No, this cable was not critical; no, I didn't need to run it to get the boat in the water; no, I didn't really ever need it, but it still needed to be run, and this was when I was running mast wiring, so now was when I was going to run all the mast wiring.  Sigh.  Somehow I'd figure out how to make it all work, and all get done.  At least for the afternoon, it was a non-immediate problem.

Unenthused still by my work list, I thought I'd knock off some easy tasks.  Against all odds, I did manage to successfully insert my plastic trash can--which I'd reserved in safe storage for some time--into the already-installed roll out shelf in the galley.  An amazing achievement! 


The next easily-expunge-able item (note:  irony to follow) that I thought I'd take care of was to install my propane control panel, the early installation stages of which I'd taken care of eons ago, in what now seemed like another lifetime.  Opening the service panel above the galley, where I'd already installed the bracket for the propane panel, I found the gray cable with neat and tidy factory plug end waiting for me just where I'd left it back in the day.  Snap, click, install the panel, and I'd be done.

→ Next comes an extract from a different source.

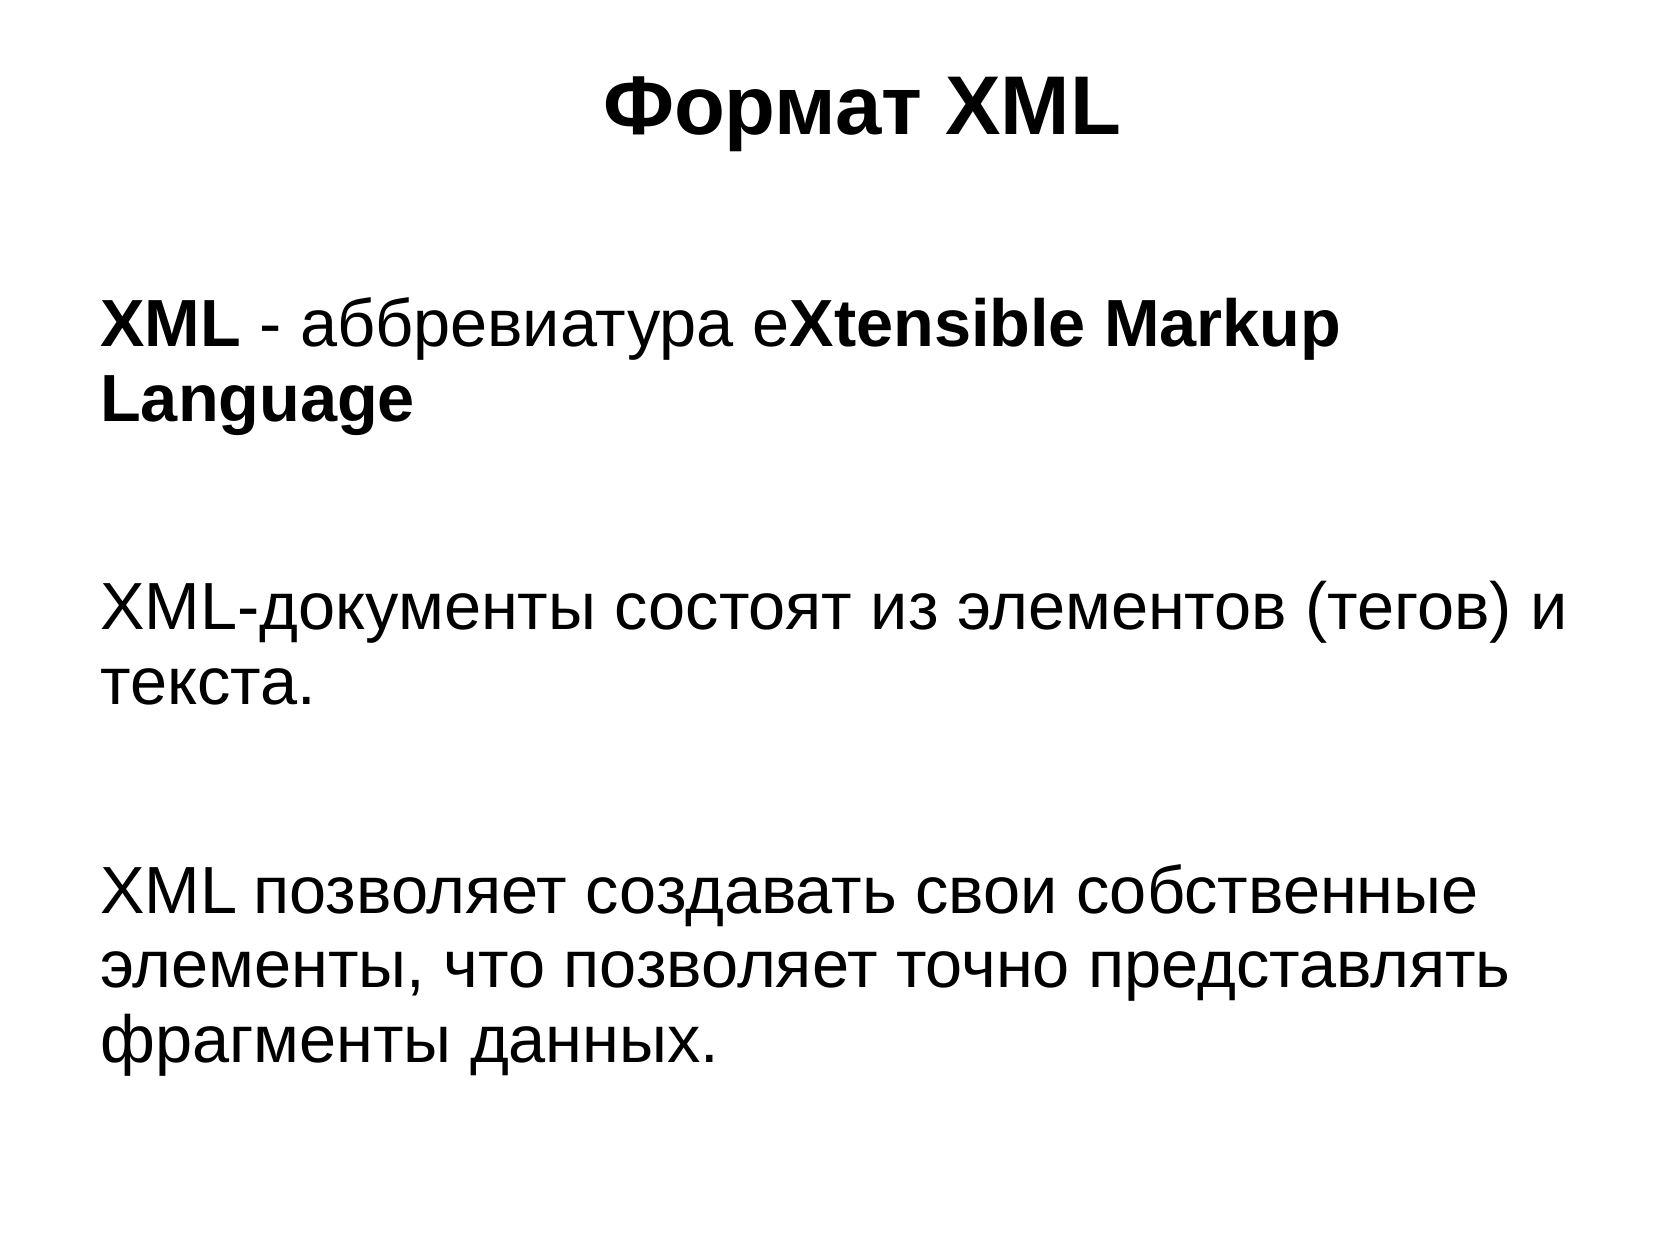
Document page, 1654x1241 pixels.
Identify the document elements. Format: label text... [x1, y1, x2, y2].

As soon as I found the panel in my office closet, where I'd stashed it for safekeeping, I knew I was in trouble:  what were all these wires?


Of course I knew on some level that there had to be other wires--power in, ground, and two to connect the solenoid switch--but the truth was I'd never given the propane panel (or its required wiring beyond the sniffer cable that I'd run during stove installation) any thought during my wiring stage, now at least a year in the past (and the initial propane system steps happened another year before that).  When I worked on bulk wiring runs, the propane system was the furthest thing from my mind, and I did not run a wire pair for its power.  Other than blatantly and successfully ignoring the need to reconceive and rebuild my cockpit propane locker, I'd not given the system the least consideration since I completed the stove installation in that other lifetime.

Seeing four additional wires that I needed to connect--and for which I'd not properly planned ahead--was a crushing blow, and quickly quelled the emotional high on which I'd been flying ever since installing the trash can.  Rats.

Of course I still could--and obviously would--run these wires, but at the moment the prospect was a death knell to the day's feeble efforts.  The theoretically simple task of leading one additional cable into the compartment by the galley was, in reality, a convoluted process that would require perhaps a half day's work, by the time I led the wire 20 feet through the twists and turns and already-clogged wire chases in and around the engine room and console.  One can't plan perfectly for everything, the five "P"s notwithstanding.  Stuff falls through the cracks during a 4-year project.

As Sara Bareilles sings, "I'll be all right...just not tonight".